[[ Dataset records, beginning ]]

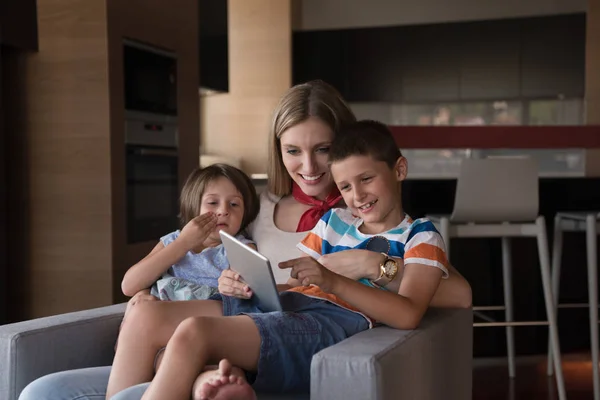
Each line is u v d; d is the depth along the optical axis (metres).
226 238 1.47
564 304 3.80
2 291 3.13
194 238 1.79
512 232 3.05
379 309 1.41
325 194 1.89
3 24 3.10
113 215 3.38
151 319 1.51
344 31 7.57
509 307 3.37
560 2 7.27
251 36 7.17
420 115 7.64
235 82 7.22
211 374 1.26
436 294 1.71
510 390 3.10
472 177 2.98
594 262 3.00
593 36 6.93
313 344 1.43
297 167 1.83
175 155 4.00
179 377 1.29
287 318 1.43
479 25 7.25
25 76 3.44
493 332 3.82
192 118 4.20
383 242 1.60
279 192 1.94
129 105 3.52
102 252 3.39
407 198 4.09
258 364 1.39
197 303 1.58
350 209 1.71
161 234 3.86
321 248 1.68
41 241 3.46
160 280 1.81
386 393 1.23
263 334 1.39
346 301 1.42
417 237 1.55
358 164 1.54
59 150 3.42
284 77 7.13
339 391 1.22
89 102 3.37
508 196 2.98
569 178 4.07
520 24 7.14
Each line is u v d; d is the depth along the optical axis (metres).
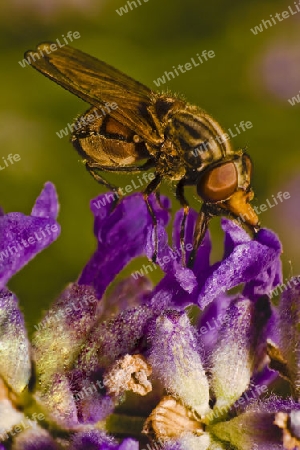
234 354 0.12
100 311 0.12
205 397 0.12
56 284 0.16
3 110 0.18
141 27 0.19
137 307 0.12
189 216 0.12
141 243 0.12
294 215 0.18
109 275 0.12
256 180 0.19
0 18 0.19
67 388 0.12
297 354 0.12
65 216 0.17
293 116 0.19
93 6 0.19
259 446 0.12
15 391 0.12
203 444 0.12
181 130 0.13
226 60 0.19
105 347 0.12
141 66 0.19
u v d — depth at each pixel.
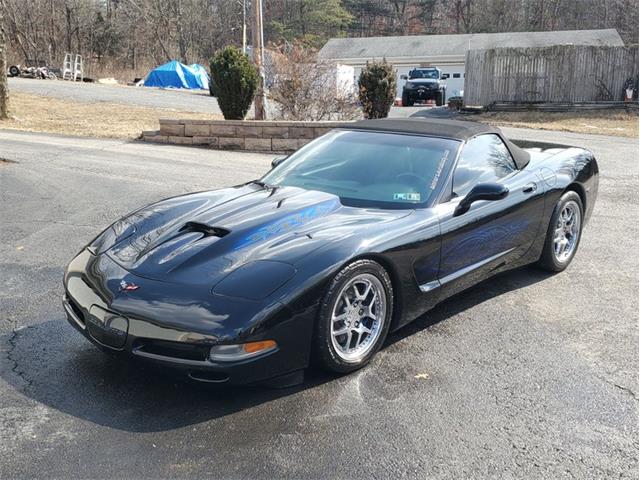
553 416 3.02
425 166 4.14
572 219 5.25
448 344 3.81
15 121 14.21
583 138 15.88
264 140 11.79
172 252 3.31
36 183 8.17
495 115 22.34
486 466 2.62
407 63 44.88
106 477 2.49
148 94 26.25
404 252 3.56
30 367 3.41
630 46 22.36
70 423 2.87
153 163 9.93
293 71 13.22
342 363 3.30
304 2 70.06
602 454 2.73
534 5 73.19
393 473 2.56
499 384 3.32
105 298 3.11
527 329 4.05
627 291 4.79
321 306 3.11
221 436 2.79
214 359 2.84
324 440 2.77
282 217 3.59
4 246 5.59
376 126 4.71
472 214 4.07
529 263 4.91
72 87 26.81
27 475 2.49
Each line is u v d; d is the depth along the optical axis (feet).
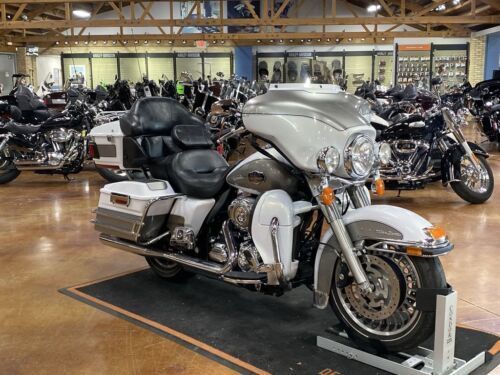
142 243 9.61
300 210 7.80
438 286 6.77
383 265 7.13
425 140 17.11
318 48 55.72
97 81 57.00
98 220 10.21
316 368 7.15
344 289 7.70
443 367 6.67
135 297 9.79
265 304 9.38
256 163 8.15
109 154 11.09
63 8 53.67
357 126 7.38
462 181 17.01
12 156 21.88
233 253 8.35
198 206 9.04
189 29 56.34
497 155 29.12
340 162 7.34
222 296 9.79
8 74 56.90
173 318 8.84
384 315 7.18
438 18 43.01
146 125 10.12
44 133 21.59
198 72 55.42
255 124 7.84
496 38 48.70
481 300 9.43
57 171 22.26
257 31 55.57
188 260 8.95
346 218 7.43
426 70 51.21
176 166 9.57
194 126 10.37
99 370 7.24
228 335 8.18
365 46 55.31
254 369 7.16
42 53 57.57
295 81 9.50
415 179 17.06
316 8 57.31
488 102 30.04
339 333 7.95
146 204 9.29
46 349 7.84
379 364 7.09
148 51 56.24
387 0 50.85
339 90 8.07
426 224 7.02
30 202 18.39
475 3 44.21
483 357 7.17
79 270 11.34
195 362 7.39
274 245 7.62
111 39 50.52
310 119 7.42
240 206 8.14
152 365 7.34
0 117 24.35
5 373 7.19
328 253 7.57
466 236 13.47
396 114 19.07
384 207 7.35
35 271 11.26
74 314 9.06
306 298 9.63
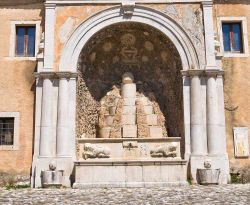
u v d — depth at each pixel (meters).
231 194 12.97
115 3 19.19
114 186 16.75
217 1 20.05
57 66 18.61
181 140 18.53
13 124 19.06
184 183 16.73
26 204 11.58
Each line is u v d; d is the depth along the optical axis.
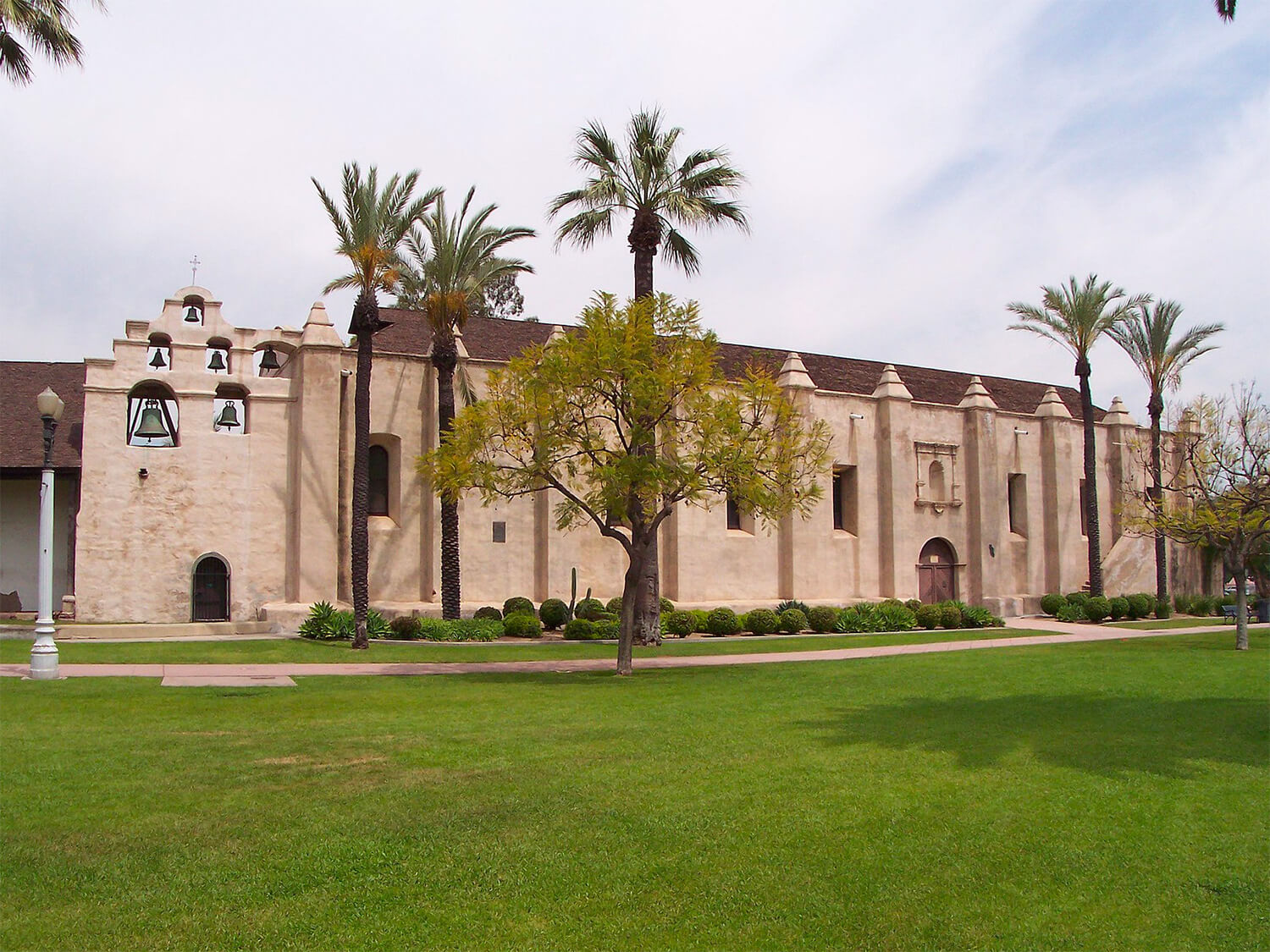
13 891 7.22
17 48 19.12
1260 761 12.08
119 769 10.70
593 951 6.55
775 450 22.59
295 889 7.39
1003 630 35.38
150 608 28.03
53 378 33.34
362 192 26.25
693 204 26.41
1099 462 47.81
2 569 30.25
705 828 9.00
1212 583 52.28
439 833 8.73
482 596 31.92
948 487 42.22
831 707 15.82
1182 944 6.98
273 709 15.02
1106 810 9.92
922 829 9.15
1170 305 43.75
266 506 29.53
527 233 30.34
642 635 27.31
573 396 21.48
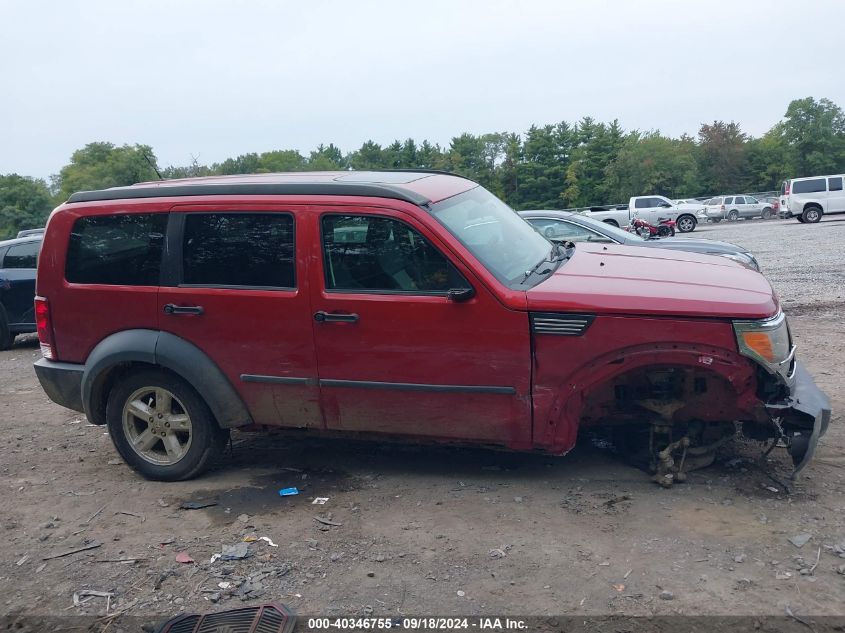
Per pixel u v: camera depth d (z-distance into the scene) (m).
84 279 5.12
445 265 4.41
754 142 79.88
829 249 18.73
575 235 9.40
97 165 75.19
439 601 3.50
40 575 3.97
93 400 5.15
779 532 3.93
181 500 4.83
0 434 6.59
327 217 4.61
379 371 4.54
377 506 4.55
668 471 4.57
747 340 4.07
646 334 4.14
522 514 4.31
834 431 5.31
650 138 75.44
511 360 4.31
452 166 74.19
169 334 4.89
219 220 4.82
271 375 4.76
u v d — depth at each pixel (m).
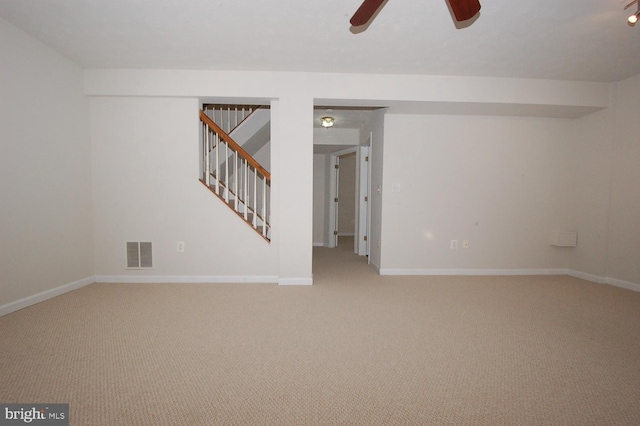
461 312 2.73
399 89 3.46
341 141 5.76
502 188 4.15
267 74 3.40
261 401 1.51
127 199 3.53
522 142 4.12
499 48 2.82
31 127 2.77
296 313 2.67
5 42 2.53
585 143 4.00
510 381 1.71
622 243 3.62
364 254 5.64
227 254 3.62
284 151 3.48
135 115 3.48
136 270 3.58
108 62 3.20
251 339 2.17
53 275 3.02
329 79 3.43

[[ Dataset records, end ]]

_Work instructions_: Starting from the line with "17 48 19.12" in the records above, repeat each line exactly until you have written the line with "747 340 4.07", then stop; drop the pictures.

_Task solution_:
17 48 19.12
1260 761 12.08
119 769 10.70
593 951 6.55
775 450 22.59
295 889 7.39
1003 630 35.38
150 608 28.03
53 378 33.34
362 192 26.25
693 204 26.41
1099 462 47.81
2 569 30.25
705 828 9.00
1212 583 52.28
439 833 8.73
482 596 31.92
948 487 42.22
831 707 15.82
1182 944 6.98
273 709 15.02
1106 810 9.92
922 829 9.15
1170 305 43.75
266 506 29.53
527 233 30.34
642 635 27.31
573 396 21.48
Per pixel u v: camera depth d (z-distance into the scene) (m).
84 279 5.12
445 265 4.41
754 142 79.88
829 249 18.73
575 235 9.40
97 165 75.19
439 601 3.50
40 575 3.97
93 400 5.15
779 532 3.93
181 500 4.83
0 434 6.59
327 217 4.61
379 371 4.54
377 506 4.55
668 471 4.57
747 340 4.07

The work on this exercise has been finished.